**What this exercise asks**
1. Write out the passage of the David Simon article starting with "He doesn’t always" and going on through "Carroll came along.", word for word.
2. According to the David Simon article, how many Pulitzers did the Los Angeles Times win under Carroll's leadership?

**Given text**

One Layer Down
I highly advise that you never get between David Simon and John Carroll or Bill Marimow. Rafael Alvarez, a friend of Simon’s who wrote for The Wire and worked with him at the Sun, told me that exploring this difference—separating “the business end from the personal end,” as he said—would be exceedingly hard because the two are intertwined. “It’s like asking people about a divorce,” he said. “It’s very complicated.”
Carroll and Marimow are two of the most highly regarded journalists in the country. The Sun’s bold reporting and lively storytelling won praise from this very magazine in the late 1990s. Marimow won a Pulitzer as a reporter in Philly and his reporting led to another for the paper, and the Los Angeles Times won thirteen under Carroll’s leadership. If the possession of a Pulitzer means that one exemplifies the ideals of the profession, Simon is basically criticizing the entire world of newspapering.
He doesn’t always deliver that criticism with a light touch. In April, a friend of mine was scheduled to participate in a storytelling series called “The Stoop” at a Baltimore arts organization called Creative Alliance, and it turned out that Simon was on the bill, too, so I went. The theme was “My Nemesis,” and after six fantastic tales, Simon stepped to the stage in an untucked black shirt and jeans. “My nemesis,” Simon said graciously, “is whoever asked me to follow that up.” Simon then set up his own story. He described himself as a grudge-holder nonpareil, motivated only by an egotistical need to prove to people that they were wrong and he was right. “So naturally,” he said, “the place I needed to be was in journalism.” He was happy at the Sun, he told the full house, but then Marimow and Carroll came along.
Simon slammed their vision of journalism. He trashed the work they were most proud of, mocked their social graces, and dropped on them a generous payload of f-bombs. “Whenever they hear the word ‘Pulitzer,’ they become tumescent,” he said. Naming a nasty fourth season Wire character “Marimow” wasn’t enough, so Simon cast one-dimensional caricatures of Carroll and Marimow for the fifth season just to put a finger in their eyes.

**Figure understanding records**

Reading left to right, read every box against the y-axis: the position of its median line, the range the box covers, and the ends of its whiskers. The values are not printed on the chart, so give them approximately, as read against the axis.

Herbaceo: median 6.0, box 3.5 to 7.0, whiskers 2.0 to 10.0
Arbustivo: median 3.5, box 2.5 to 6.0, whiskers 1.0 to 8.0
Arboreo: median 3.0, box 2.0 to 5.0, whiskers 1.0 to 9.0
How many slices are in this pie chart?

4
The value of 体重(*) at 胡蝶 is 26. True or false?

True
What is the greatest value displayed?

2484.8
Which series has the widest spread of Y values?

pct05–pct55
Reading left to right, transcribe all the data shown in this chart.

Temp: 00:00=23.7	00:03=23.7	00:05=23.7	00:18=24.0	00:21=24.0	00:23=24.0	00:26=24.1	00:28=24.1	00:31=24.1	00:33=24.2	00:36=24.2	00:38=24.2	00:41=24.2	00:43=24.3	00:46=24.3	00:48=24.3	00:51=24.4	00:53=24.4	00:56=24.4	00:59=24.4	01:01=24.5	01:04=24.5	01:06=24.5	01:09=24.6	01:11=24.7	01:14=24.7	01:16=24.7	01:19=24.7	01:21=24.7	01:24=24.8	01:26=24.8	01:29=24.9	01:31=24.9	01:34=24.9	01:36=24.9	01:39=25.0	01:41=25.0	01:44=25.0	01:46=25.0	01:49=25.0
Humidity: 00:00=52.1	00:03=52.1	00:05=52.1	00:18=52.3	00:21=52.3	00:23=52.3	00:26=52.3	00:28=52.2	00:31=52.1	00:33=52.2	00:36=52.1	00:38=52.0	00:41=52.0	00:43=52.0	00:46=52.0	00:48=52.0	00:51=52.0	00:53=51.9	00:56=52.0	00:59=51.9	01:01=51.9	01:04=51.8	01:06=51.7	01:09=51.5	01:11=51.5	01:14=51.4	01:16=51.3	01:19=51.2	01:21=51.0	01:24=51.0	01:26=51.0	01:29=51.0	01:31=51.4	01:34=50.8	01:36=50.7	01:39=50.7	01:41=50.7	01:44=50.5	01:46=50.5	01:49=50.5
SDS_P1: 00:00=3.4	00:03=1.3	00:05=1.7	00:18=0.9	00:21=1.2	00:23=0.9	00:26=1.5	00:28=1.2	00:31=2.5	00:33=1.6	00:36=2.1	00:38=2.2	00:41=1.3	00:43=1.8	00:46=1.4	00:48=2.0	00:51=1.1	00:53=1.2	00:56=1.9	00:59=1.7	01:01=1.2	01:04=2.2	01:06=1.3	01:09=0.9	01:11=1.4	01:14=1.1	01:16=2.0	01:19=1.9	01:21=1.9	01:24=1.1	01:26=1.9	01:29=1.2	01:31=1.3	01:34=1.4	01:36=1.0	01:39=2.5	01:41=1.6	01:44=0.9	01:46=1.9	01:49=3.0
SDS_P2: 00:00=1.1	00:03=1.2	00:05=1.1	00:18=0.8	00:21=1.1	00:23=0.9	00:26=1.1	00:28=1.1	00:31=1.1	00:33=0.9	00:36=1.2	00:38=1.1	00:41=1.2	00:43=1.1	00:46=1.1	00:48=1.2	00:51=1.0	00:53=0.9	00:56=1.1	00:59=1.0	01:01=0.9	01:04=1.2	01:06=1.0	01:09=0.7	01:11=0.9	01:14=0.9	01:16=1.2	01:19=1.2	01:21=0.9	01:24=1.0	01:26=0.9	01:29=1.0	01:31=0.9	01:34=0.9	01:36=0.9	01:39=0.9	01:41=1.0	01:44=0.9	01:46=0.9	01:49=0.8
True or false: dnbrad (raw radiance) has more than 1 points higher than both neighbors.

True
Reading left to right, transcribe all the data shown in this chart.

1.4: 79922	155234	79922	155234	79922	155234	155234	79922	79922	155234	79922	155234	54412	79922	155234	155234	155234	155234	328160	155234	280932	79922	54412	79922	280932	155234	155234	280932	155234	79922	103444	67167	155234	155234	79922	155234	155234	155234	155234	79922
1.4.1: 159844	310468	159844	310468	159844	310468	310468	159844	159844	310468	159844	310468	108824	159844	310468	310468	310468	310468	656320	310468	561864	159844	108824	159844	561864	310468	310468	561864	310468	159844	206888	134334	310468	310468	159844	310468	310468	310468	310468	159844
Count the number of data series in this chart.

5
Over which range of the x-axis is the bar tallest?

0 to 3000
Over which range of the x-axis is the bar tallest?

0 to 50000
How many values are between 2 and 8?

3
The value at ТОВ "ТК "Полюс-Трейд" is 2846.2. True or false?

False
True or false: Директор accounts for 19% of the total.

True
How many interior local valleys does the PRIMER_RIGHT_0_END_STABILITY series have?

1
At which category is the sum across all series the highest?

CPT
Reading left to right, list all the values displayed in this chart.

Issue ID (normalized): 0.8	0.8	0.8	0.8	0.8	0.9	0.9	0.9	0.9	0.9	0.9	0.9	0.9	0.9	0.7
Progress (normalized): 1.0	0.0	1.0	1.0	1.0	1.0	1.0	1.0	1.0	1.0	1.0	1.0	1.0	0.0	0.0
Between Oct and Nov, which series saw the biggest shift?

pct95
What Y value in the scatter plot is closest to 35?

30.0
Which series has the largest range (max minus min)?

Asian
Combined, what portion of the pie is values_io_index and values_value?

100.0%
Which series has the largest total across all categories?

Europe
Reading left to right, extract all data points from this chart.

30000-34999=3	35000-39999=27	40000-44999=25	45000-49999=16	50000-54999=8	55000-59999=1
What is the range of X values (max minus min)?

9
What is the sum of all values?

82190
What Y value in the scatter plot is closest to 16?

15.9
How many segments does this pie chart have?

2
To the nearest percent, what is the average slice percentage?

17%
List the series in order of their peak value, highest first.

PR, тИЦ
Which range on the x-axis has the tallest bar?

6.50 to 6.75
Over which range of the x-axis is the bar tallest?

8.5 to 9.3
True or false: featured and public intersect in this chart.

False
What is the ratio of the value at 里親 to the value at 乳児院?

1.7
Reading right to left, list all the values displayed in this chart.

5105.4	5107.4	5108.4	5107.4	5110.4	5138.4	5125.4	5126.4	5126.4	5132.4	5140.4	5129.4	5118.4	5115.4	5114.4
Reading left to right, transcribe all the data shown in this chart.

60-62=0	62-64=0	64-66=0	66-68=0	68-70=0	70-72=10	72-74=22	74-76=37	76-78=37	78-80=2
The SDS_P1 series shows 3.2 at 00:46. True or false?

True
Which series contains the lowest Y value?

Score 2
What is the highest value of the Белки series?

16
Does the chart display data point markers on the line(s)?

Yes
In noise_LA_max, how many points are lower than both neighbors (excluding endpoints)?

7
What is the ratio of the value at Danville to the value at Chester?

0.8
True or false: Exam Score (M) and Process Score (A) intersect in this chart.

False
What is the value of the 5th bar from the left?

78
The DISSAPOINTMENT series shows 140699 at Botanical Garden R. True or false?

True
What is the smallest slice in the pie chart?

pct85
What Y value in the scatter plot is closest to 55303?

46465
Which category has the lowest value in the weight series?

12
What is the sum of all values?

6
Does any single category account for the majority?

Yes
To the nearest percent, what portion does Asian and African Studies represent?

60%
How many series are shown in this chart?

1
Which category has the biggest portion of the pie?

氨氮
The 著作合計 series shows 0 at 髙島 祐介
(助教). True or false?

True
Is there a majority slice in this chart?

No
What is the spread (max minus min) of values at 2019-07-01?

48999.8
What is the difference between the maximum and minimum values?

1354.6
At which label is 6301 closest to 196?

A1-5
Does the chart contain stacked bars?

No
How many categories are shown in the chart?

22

**Per-task outputs**
1.
He doesn’t always deliver that criticism with a light touch. In April, a friend of mine was scheduled to participate in a storytelling series called “The Stoop” at a Baltimore arts organization called Creative Alliance, and it turned out that Simon was on the bill, too, so I went. The theme was “My Nemesis,” and after six fantastic tales, Simon stepped to the stage in an untucked black shirt and jeans. “My nemesis,” Simon said graciously, “is whoever asked me to follow that up.” Simon then set up his own story. He described himself as a grudge-holder nonpareil, motivated only by an egotistical need to prove to people that they were wrong and he was right. “So naturally,” he said, “the place I needed to be was in journalism.” He was happy at the Sun, he told the full house, but then Marimow and Carroll came along.

2. Thirteen.